Nardelli’s Departure Raises Questions On Home Depot’s Future

Author:
Publish date:

Atlanta — Yesterday’s surprise resignation of Home Depot chairman, president and CEO Bob Nardelli begs the question of what’s next for the country’s second-largest retailer.

Analysts believe the company may stay the course under his successor, former vice chairman and executive VP Frank Blake; bolster its management team with more seasoned merchants; or explore strategic alternatives that could include a leveraged buyout.

Goldman, Sachs analyst Matthew Fassler described one outcome in which the current management team — which also includes chief financial officer Carol Tome and newly promoted COO Joe DeAngelo — gels and expands. “We have enormous respect for Frank Blake, a top-flight strategist,” Fassler wrote in a research note. “That said … he has never run a company or one of Home Depot’s major operating businesses.

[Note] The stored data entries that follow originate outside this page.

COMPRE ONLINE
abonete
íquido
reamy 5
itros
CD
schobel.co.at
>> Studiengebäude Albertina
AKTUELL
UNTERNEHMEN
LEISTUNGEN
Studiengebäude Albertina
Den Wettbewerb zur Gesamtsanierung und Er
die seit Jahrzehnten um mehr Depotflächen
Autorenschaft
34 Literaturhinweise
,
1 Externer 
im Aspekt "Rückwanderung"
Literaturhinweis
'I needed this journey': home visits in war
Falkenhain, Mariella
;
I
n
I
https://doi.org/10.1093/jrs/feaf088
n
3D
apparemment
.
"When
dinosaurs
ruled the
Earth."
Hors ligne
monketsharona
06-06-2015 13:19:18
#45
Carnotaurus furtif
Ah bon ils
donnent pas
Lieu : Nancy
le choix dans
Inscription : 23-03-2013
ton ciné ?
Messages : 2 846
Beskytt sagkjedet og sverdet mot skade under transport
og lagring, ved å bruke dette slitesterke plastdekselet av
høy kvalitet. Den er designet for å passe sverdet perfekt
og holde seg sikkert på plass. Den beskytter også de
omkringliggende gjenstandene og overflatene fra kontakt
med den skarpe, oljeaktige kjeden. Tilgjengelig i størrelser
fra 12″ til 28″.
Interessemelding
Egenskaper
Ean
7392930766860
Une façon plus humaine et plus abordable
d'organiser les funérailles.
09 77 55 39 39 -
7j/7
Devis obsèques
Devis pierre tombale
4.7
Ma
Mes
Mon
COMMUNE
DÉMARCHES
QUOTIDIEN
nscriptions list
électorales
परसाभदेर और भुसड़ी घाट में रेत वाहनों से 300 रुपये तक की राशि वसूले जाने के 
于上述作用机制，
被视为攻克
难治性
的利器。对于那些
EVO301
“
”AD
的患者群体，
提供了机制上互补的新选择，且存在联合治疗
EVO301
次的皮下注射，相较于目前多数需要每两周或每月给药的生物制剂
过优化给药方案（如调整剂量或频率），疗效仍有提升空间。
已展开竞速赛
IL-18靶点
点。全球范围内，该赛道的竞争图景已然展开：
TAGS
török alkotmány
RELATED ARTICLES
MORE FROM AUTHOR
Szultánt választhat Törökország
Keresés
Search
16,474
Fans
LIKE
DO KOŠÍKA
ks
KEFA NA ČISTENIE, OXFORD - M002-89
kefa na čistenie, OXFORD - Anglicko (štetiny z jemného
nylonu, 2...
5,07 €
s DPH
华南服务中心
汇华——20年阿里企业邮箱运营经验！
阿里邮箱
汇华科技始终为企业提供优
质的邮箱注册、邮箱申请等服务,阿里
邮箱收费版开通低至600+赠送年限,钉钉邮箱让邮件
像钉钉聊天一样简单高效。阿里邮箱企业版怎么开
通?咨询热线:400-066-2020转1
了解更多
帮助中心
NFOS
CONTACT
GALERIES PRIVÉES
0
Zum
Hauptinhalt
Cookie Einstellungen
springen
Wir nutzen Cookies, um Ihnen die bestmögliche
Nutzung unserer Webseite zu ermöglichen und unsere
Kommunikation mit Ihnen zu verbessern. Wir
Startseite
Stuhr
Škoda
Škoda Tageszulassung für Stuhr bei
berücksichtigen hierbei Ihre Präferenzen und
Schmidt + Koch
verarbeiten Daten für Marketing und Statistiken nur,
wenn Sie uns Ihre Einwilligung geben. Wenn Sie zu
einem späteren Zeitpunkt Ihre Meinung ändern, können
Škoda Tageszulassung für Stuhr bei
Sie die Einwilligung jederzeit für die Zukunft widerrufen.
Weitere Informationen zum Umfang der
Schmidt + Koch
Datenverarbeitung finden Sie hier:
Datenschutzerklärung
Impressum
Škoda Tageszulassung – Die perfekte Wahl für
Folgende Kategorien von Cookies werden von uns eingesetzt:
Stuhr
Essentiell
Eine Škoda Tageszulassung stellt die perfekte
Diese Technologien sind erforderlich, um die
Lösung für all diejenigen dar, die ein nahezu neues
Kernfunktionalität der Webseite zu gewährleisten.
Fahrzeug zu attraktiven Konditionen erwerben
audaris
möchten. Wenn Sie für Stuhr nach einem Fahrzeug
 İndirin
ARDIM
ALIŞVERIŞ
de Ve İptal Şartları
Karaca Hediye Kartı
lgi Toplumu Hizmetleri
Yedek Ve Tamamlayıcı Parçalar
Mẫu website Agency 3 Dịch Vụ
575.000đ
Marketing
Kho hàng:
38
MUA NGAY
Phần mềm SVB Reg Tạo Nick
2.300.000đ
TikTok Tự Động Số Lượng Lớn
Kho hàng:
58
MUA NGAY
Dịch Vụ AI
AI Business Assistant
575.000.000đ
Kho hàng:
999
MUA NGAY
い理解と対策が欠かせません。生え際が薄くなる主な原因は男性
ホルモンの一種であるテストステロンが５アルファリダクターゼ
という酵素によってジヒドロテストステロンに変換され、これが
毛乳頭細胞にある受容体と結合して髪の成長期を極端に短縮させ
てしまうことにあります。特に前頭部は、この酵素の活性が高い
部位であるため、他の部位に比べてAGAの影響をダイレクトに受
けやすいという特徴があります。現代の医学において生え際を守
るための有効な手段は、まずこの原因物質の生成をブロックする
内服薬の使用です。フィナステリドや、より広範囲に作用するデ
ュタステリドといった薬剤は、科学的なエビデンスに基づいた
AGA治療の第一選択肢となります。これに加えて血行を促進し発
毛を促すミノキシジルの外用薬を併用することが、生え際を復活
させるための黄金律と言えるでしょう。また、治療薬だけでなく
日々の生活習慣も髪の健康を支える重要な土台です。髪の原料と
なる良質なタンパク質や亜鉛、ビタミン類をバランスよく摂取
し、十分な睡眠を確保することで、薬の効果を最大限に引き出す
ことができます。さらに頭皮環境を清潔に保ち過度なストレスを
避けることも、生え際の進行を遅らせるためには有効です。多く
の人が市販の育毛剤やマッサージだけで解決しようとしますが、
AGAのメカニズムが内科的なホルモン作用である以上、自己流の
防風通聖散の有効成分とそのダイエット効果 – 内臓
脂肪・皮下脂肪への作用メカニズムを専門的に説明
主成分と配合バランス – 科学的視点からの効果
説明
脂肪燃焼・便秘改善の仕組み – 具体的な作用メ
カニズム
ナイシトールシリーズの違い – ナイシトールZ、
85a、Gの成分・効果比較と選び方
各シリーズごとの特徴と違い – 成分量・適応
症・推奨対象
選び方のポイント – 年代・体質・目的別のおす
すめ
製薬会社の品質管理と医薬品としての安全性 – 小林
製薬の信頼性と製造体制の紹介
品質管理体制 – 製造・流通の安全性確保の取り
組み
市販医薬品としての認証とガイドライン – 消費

As a result, further changes are possible.”

David Strasser of Banc of America Securities described the lack of retail leadership within the organization as a matter of “some concern,” and suspects that Home Depot may need to “look outside the company to bolster its retail management bench strength,” perhaps reaching out to its former merchandising and marketing guru Tom Taylor.

Lehman’s Brothers’ Alan Rifkin expects the company to continue to follow its current operating plan, but believes Nardelli’s resignation arose from “differing philosophies and forward-looking strategies” between him and Home Depot’s board, increasing the potential for “strategic alternatives.” One possible alternative: a leveraged buyout, rumors of which had circulated through Wall Street late last year. But Goldman Sachs’ Fassler believes an LBO is “relatively unlikely,” given the unprecedented size of such a deal.

Also unclear is the reason behind Nardelli’s sudden resignation, although theories abound. While Rifkin suggested diverging philosophies, Fassler believes the board reacted to investor activism, tied to Nardelli’s generous compensation package, Home Depot’s falling share price, and his refusal to take questions or review the company’s performance during its last annual meeting.

In addition, while most analysts generally applauded Nardelli for earnings and cash flow growth he generated during his tenure, the former GE exec was reportedly loathed by store level associates across the chain, which may have dampened sales.

Either way, Strasser sees his departure as a positive for archrival Lowe’s, given Home Depot’s current state of flux.